• WORK REQUEST
Word for word, set down every record that appears below.

• RECORDED INFORMATION
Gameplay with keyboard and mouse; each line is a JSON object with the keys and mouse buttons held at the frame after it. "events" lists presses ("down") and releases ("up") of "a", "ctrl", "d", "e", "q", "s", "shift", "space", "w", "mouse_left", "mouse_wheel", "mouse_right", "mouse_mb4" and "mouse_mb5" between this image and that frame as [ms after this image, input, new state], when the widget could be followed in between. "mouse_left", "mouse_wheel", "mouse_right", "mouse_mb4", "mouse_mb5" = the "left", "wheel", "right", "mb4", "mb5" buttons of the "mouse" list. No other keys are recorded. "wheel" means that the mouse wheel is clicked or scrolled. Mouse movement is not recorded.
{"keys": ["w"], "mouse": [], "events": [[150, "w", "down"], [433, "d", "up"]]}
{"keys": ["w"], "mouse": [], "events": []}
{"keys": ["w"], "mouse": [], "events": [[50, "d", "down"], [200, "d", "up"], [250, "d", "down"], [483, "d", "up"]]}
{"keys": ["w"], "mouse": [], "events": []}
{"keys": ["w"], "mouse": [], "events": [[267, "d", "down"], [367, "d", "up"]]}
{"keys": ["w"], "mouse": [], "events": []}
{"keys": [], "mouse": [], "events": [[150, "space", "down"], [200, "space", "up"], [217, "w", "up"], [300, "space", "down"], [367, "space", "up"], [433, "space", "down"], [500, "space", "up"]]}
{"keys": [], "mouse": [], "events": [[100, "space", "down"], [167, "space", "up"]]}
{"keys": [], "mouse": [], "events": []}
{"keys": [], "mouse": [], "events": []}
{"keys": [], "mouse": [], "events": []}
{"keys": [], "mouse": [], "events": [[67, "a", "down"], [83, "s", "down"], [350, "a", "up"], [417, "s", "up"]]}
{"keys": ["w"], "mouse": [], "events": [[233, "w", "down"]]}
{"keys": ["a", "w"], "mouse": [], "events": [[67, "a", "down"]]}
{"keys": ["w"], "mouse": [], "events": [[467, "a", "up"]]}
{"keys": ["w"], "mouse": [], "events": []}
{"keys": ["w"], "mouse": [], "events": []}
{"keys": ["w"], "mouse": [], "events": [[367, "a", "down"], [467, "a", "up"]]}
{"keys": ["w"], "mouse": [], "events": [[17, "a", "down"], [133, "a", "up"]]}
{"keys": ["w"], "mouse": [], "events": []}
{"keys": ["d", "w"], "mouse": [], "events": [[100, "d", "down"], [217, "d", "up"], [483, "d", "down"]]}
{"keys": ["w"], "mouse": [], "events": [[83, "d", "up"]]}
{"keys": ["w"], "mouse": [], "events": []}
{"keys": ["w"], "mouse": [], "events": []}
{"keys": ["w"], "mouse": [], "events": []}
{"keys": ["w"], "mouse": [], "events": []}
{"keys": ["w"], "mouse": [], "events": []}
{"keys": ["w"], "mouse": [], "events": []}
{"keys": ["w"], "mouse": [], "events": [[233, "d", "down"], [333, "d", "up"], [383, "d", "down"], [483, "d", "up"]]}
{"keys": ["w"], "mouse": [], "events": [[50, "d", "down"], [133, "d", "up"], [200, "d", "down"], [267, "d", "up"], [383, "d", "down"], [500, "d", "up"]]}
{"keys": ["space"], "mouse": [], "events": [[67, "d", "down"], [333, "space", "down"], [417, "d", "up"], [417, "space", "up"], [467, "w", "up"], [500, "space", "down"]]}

• OUTPUT FOR THIS EXERCISE
Gameplay with keyboard and mouse; each line is a JSON object with the keys and mouse buttons held at the frame after it. "events" lists presses ("down") and releases ("up") of "a", "ctrl", "d", "e", "q", "s", "shift", "space", "w", "mouse_left", "mouse_wheel", "mouse_right", "mouse_mb4" and "mouse_mb5" between this image and that frame as [ms after this image, input, new state], when the widget could be followed in between. "mouse_left", "mouse_wheel", "mouse_right", "mouse_mb4", "mouse_mb5" = the "left", "wheel", "right", "mb4", "mb5" buttons of the "mouse" list. No other keys are recorded. "wheel" means that the mouse wheel is clicked or scrolled. Mouse movement is not recorded.
{"keys": ["w"], "mouse": [], "events": [[150, "w", "down"], [433, "d", "up"]]}
{"keys": ["w"], "mouse": [], "events": []}
{"keys": ["w"], "mouse": [], "events": [[50, "d", "down"], [200, "d", "up"], [250, "d", "down"], [483, "d", "up"]]}
{"keys": ["w"], "mouse": [], "events": []}
{"keys": ["w"], "mouse": [], "events": [[267, "d", "down"], [367, "d", "up"]]}
{"keys": ["w"], "mouse": [], "events": []}
{"keys": [], "mouse": [], "events": [[150, "space", "down"], [200, "space", "up"], [217, "w", "up"], [300, "space", "down"], [367, "space", "up"], [433, "space", "down"], [500, "space", "up"]]}
{"keys": [], "mouse": [], "events": [[100, "space", "down"], [167, "space", "up"]]}
{"keys": [], "mouse": [], "events": []}
{"keys": [], "mouse": [], "events": []}
{"keys": [], "mouse": [], "events": []}
{"keys": [], "mouse": [], "events": [[67, "a", "down"], [83, "s", "down"], [350, "a", "up"], [417, "s", "up"]]}
{"keys": ["w"], "mouse": [], "events": [[233, "w", "down"]]}
{"keys": ["a", "w"], "mouse": [], "events": [[67, "a", "down"]]}
{"keys": ["w"], "mouse": [], "events": [[467, "a", "up"]]}
{"keys": ["w"], "mouse": [], "events": []}
{"keys": ["w"], "mouse": [], "events": []}
{"keys": ["w"], "mouse": [], "events": [[367, "a", "down"], [467, "a", "up"]]}
{"keys": ["w"], "mouse": [], "events": [[17, "a", "down"], [133, "a", "up"]]}
{"keys": ["w"], "mouse": [], "events": []}
{"keys": ["d", "w"], "mouse": [], "events": [[100, "d", "down"], [217, "d", "up"], [483, "d", "down"]]}
{"keys": ["w"], "mouse": [], "events": [[83, "d", "up"]]}
{"keys": ["w"], "mouse": [], "events": []}
{"keys": ["w"], "mouse": [], "events": []}
{"keys": ["w"], "mouse": [], "events": []}
{"keys": ["w"], "mouse": [], "events": []}
{"keys": ["w"], "mouse": [], "events": []}
{"keys": ["w"], "mouse": [], "events": []}
{"keys": ["w"], "mouse": [], "events": [[233, "d", "down"], [333, "d", "up"], [383, "d", "down"], [483, "d", "up"]]}
{"keys": ["w"], "mouse": [], "events": [[50, "d", "down"], [133, "d", "up"], [200, "d", "down"], [267, "d", "up"], [383, "d", "down"], [500, "d", "up"]]}
{"keys": ["space"], "mouse": [], "events": [[67, "d", "down"], [333, "space", "down"], [417, "d", "up"], [417, "space", "up"], [467, "w", "up"], [500, "space", "down"]]}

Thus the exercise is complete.